Le fleuve monte, le fleuve de sang... Le premier Bulletin des Ecrivains parut dans les premiers jours de novembre. Il notait sous sa rubrique « Tombés au champ d'honneur », dix-sept noms. Au mois de décembre, il y en avait vingt-cinq. Au mois de janvier, le total montait à trente-six ; au mois de février, il était de quarante-huit ; en mars, de cinquante-huit. Il atteint soixante-huit en avril. A cette liste il faut ajouter onze disparus, trop bien nommés, car il y en a peu qui reviendront. C'est donc en huit mois révolus une moisson de quatre-vingts écrivains, la plupart tout jeunes. Depuis les temps civilisés aucune génération littéraire n'avait eu sans doute un pareil destin. Et il ne faut pas se flatter que cela soit fini. Peut-on se consoler en songeant que la moisson a été encore plus abondante de l'autre côté, non de la barricade, mais des tranchées ? En tout cas, cela ne ressuscitera pas les nôtres.

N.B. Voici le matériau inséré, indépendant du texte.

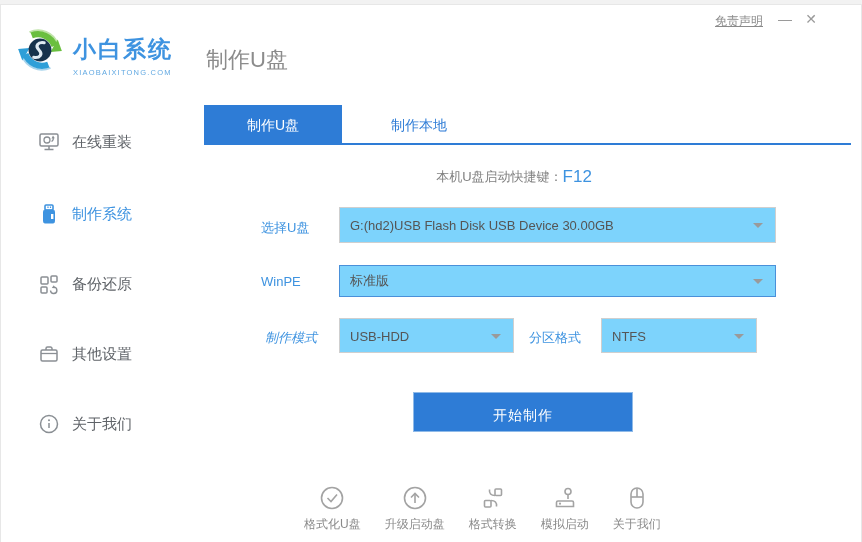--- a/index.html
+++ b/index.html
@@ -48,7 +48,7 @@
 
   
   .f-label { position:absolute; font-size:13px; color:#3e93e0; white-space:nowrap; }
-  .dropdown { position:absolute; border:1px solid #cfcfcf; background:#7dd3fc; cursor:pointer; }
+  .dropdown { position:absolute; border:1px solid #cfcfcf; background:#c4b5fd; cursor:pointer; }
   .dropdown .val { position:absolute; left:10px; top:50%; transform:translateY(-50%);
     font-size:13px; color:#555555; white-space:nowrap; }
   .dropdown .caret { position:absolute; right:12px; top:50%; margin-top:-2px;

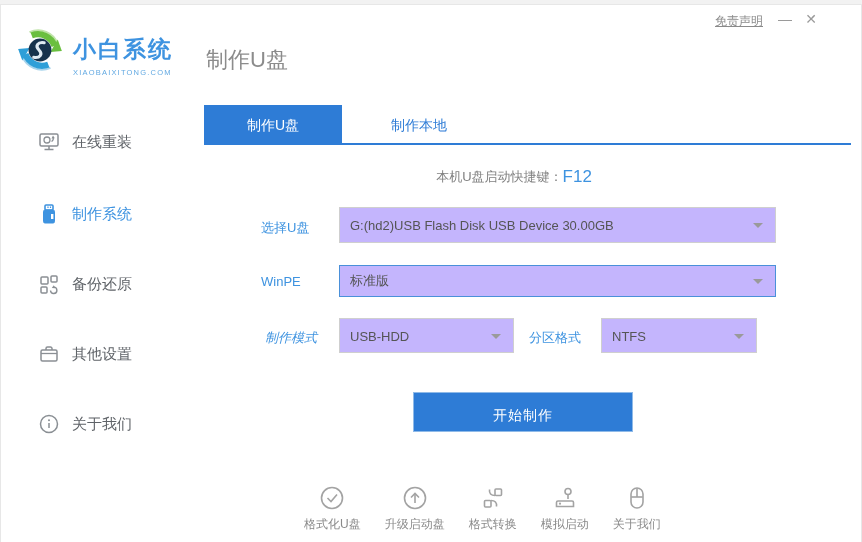--- a/index.html
+++ b/index.html
@@ -60,7 +60,7 @@
   .dd-part  { left:600px; top:313px; width:156px; height:35px; }
   .lb-usb   { left:260px; top:214px; }
   .lb-winpe { left:260px; top:269px; }
-  .lb-mode  { left:264px; top:324px;font-style:italic; }
+  .lb-mode  { left:252px; top:324px; }
   .lb-part  { left:528px; top:324px; }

Aujourd'hui, ceux que je veux pleurer plus spécialement ne figurent même pas sur ces listes. Ce sont les poètes, les écrivains, les créateurs de l'art ou de la pensée qui n'étaient encore rien qu'une fleur à peine ouverte et qui ont été et qui seront fauchés avant d'être connus même d'eux-mêmes. Des générations ont vécu, ont peiné, ont obscurément pensé à celui en lequel elles s'épanouiraient un jour, et voilà qu'il est tombé, comme la vie s'ouvrait pour lui. Salvete, flores martyrum ! comme dit le vieux poète Prudence. Sans doute, c'est un privilège de n'avoir pas goûté aux tristesses de la vie, mais qui n'en a pas connu l'amertume n'en a pas non plus connu la douceur, car amertume et douceur sont étrangement mêlées dans ce roseau qu'à vingt ans on s'apprête à broyer innocemment pour en extraire le suc. Ce n'est pas, croyez-le, que je fasse plus de cas de la vie qu'elle ne mérite. Mais serait-elle encore plus mauvaise, comme nous n'avons que celle-là, il est tentant de vouloir la connaître, et il est dur de s'en retourner sans avoir vu de la comédie traditionnelle autre chose qu'un tragique prologue.